Considerations for Addressing Royal Frustration Over Royalties

Now, with a few new wells coming online (mostly in Carroll County and other counties to the south), the first Ohio horizontal well royalty checks are starting to trickle in. When some recipients see the statements — and particularly amounts being deducted for lessee costs for marketing, transportation or processing — they might feel like they have been duped.

Many horizontal well royalty recipients are asking:

  • “How can I be certain that my royalty was correctly calculated?”
  • “Why am I seeing all of these deductions?” and
  • “What can I do about this?”

Unfortunately, there are few simple answers. Every dollar deducted from royalties for “costs” is a dollar in the lessee's pocket. So lessees might not have much incentive to be responsive to these questions from their royalty recipients. Unanswered calls and letters seem all too common.

State laws and royalty payments

Some states have laws designed to protect royalty recipients. Pennsylvania recently passed a statute setting a minimum royalty amount (though the courts have since interpreted it to be a “net” amount, allowing some costs).

Texas has a standard required format for royalty statements, so details cannot be as easily obfuscated by the payor.

Ohio has little protection: only Ohio Revised Code Section 1509.30, titled, “Reports to Holder of Royalty Interest.” This section does require upon request of the recipient that the owner (the payor) timely report volumes of gas produced and the price per thousand cubic feet that the producer received.

The producer is to keep records for at least two years. The producer is to provide the information within fifteen days, or the end of the current payment period in the lease, whichever is later.

ORC Section 1509.04 indicates that the Chief of the Division of Oil and Gas of Ohio Department of Natural Resources is to enforce this section, and Section 1509.99 indicates a possible penalty of between $100 to $1,000 per day for failure to comply, and that the law is to be enforced by the county prosecutor.

I am unaware of any successful enforcement efforts along these lines, but this is in Ohio's statutes.

Royalty payments and lease language

The royalty recipients' rights are based on contract. There is no Ohio law requiring royalty payments of any certain level or addressing cost deductions. These issues often were not considered a “big deal” with lower-producing conventional gas wells, usually based on a “wellhead price” where post-production costs were relatively minor.

But, those same leases can cause great concern with higher-producing horizontal wells, and greater production and transportation costs (and any other post-production costs that the companies might think up). Cost deductions in horizontal well royalty statements have amounted to over 10% of the royalty.

If the lease language explicitly allows deduction of these costs (as many do, including the so-called “royalty enhancement” clauses), the recipient is likely stuck with the deal that they made.

But it is particularly frustrating when costs are unilaterally deducted from royalties under leases that explicitly prohibit deduction of such costs. Unfortunately, it appears that when some companies were in a race to sign leases on as much property as possible, they agreed to these clauses.
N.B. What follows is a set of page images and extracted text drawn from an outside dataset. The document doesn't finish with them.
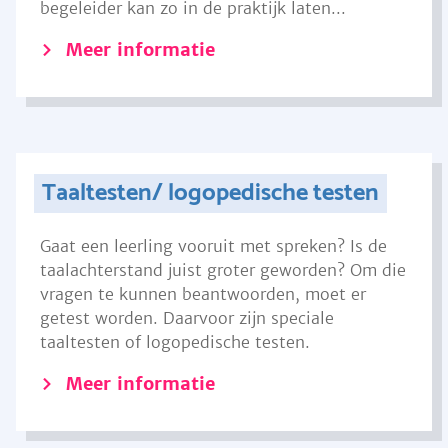
begeleider kan zo in de praktijk laten...
Meer informatie
Taaltesten/ logopedische testen
Gaat een leerling vooruit met spreken? Is de
taalachterstand juist groter geworden? Om die
vragen te kunnen beantwoorden, moet er
getest worden. Daarvoor zijn speciale
taaltesten of logopedische testen.
Meer informatie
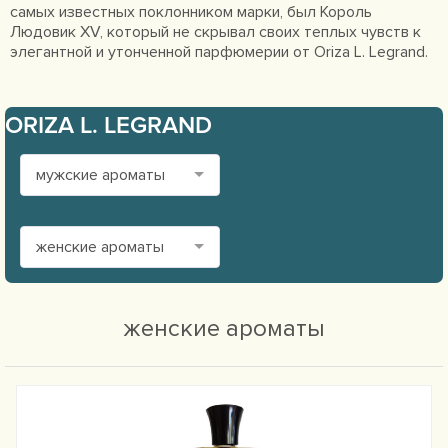
самых известных поклонником марки, был Король
Людовик XV, который не скрывал своих теплых чувств к
элегантной и утонченной парфюмерии от Oriza L. Legrand.
ORIZA L. LEGRAND
мужские ароматы
женские ароматы
женские ароматы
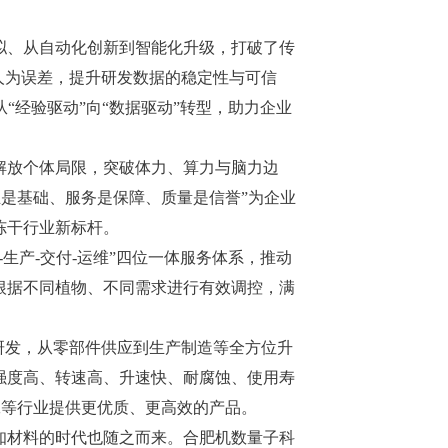
拟、从自动化创新到智能化升级，打破了传
人为误差，提升研发数据的稳定性与可信
“经验驱动”向“数据驱动”转型，助力企业
解放个体局限，突破体力、算力与脑力边
业是基础、服务是保障、质量是信誉”为企业
冻干行业新标杆。
产-交付-运维”四位一体服务体系，推动
根据不同植物、不同需求进行有效调控，满
研发，从零部件供应到生产制造等全方位升
强度高、转速高、升速快、耐腐蚀、使用寿
、化工等行业提供更优质、更高效的产品。
知材料的时代也随之而来。合肥机数量子科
Now that production is starting, they want to pay the royalties as though these leases read the same as their “standard company” leases that allow cost deduction. It is as though they are deducting the costs, assuming that they can get away with it, recognizing the difficulty individual lessors would have contesting the issue, likely involving hiring costly attorneys, accountants and petroleum engineers.

Taking action over underpaid royalties

If you believe your royalties are less than they should be, consider the following actions:

  • Thoroughly know what your lease says regarding royalty payments and deduction of costs. Also try to learn if such language has been interpreted by the courts.  Look for clauses in your lease allowing audits of the lessee.
  • Be the very loud squeaking wheel. Be relentless. Call and write (certified mail) the company with your questions. If you cannot get response, contact the Ohio Department of Natural Resources, the Ohio Attorney General, and your county prosecutor.
  • Organize for action. Likely others have similar leases and are dealing with the same company. Contact the landowner groups with which you were affiliated during the lease-up process to determine whether some collective action might be undertaken. Contact others in your drilling unit to determine whether this is a common problem with this lessee.

It is important that lessors not “rest on their rights,” and allow precedent to develop that would indicate that their valuable leases do not mean what they say regarding cost deduction.

Though action now might seem costly, those costs might pale in comparison to the benefit of receiving the royalty to which you are entitled from the production of the valuable resources under your property.

_____________

Alan D. Wenger is an oil & gas lawyer in Youngstown, Ohio, and chair of the Oil & Gas Law Practice Group at HHM.